One of many stream crossings.
Over half of the trail was in the woods, and being August, there were lots of fungi to admire.
Above: Artist's Conk (Ganoderma applanatum)

The Artist's Conk is so named because the underside can be used for drawing by using a sharp implement and exposing the permanent brown color underneath.

One of the many types of fungi growing on dead logs - possibly Oyster mushrooms
Orange Mycena
Indian pipe

Reindeer lichen are one of the many types of vegetation which can survive in the open alpine zones

God is an artist that uses nature as His pallet. The patterns in this rock lichen and the Turkey Tails fungus below are unique and beautiful.

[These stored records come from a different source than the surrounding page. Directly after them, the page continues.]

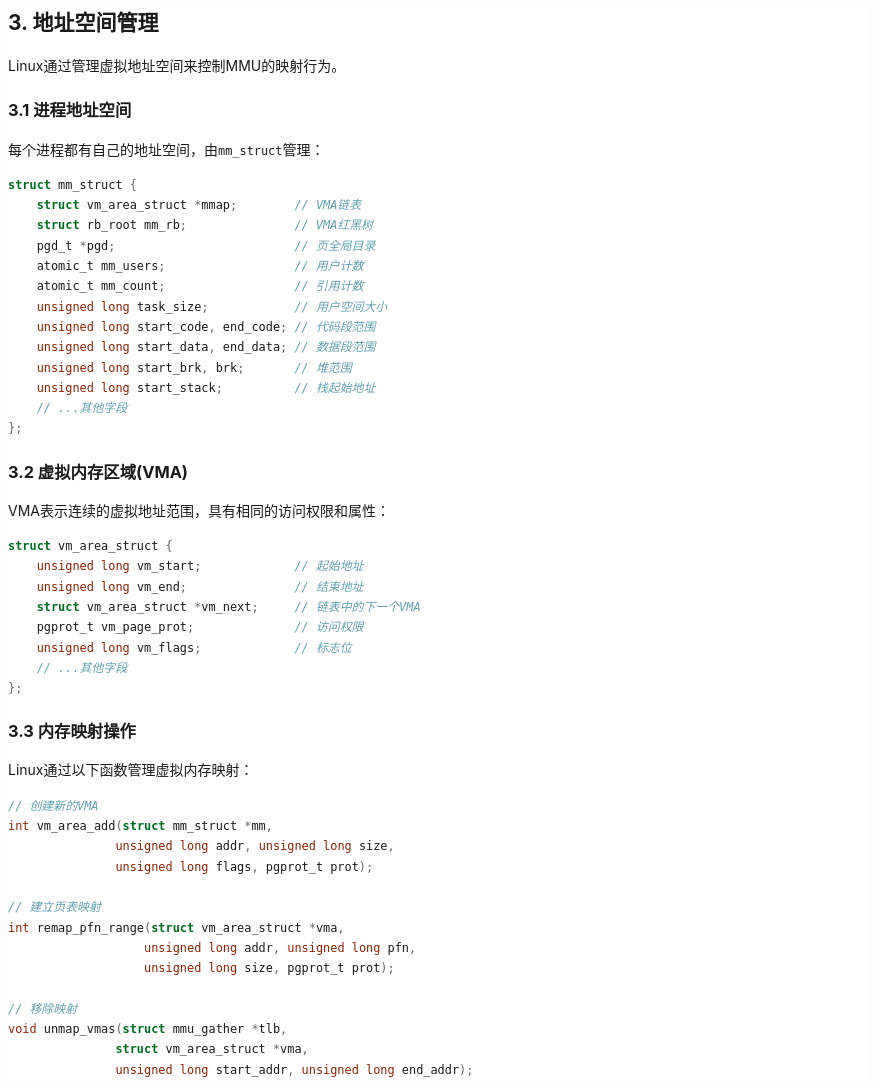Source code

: ## 3. 地址空间管理

Linux通过管理虚拟地址空间来控制MMU的映射行为。

### 3.1 进程地址空间

每个进程都有自己的地址空间，由`mm_struct`管理：

```c
struct mm_struct {
    struct vm_area_struct *mmap;        // VMA链表
    struct rb_root mm_rb;               // VMA红黑树
    pgd_t *pgd;                         // 页全局目录
    atomic_t mm_users;                  // 用户计数
    atomic_t mm_count;                  // 引用计数
    unsigned long task_size;            // 用户空间大小
    unsigned long start_code, end_code; // 代码段范围
    unsigned long start_data, end_data; // 数据段范围
    unsigned long start_brk, brk;       // 堆范围
    unsigned long start_stack;          // 栈起始地址
    // ...其他字段
};
```

### 3.2 虚拟内存区域(VMA)

VMA表示连续的虚拟地址范围，具有相同的访问权限和属性：

```c
struct vm_area_struct {
    unsigned long vm_start;             // 起始地址
    unsigned long vm_end;               // 结束地址
    struct vm_area_struct *vm_next;     // 链表中的下一个VMA
    pgprot_t vm_page_prot;              // 访问权限
    unsigned long vm_flags;             // 标志位
    // ...其他字段
};
```

### 3.3 内存映射操作

Linux通过以下函数管理虚拟内存映射：

```c
// 创建新的VMA
int vm_area_add(struct mm_struct *mm,
               unsigned long addr, unsigned long size,
               unsigned long flags, pgprot_t prot);

// 建立页表映射
int remap_pfn_range(struct vm_area_struct *vma,
                   unsigned long addr, unsigned long pfn,
                   unsigned long size, pgprot_t prot);

// 移除映射
void unmap_vmas(struct mmu_gather *tlb,
               struct vm_area_struct *vma,
               unsigned long start_addr, unsigned long end_addr);
```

Turkey tails with what looks like Bear's Head Tooth (Hericium coralloides)

Small puffball mushrooms, having released their spores (Lycopedon pyriforme)
As we approached the exposed rocks, we finally found something that we could eat without question. The mountain was filled with perfectly ripe blueberries. If it wasn't so cold and windy, I would have stopped and enjoyed more.

Wild Maine Blueberries in Alpine Zone on Mount Abraham
There were other blue berries in the woods, but the blue bead lily (Clinton borealis) below is toxic to humans. They are named for the late summer berry and not the flower which is yellow.

Blue Bead Lily
The clouds that were following us started to clear as we approached the summit. The sun was welcome as the gale-force winds caused the temperature to drop dramatically.

View looking down the Fire Warden Trail
All that remains of the fire tower atop Mount Abraham
Mount Abraham has one of the largest exposed summits in Maine, so one needs to be prepared for all types of conditions.  A couple hikers were only wearing shorts, a serious mistake when hiking any high elevation mountain. As tempting as it is to remove items from your pack when it is warm at the base of the mountain, a hat, gloves and windbreaker are minimum necessities. I was glad that I had several layers to put on once we got above tree-line. We did not stay long, quickly eating our lunch behind a small constructed stone wall. There actually was an shelter on the summit (see below) which is built into the ground for greater protection. During inclement weather I could see where it could be a life-saver. I'm sure it gets used, but it was not very inviting as there was trash scattered about from previous occupants. It is sad to see this when out in the pristine wilderness.
From the minute beauty of the flora, to the vistas from the mountain top, I was reminded why I love hiking in New England. We have only four more peaks to climb to complete the New England 4000 footer list. Three of those are in Baxter State Park, so the most difficult are yet to come.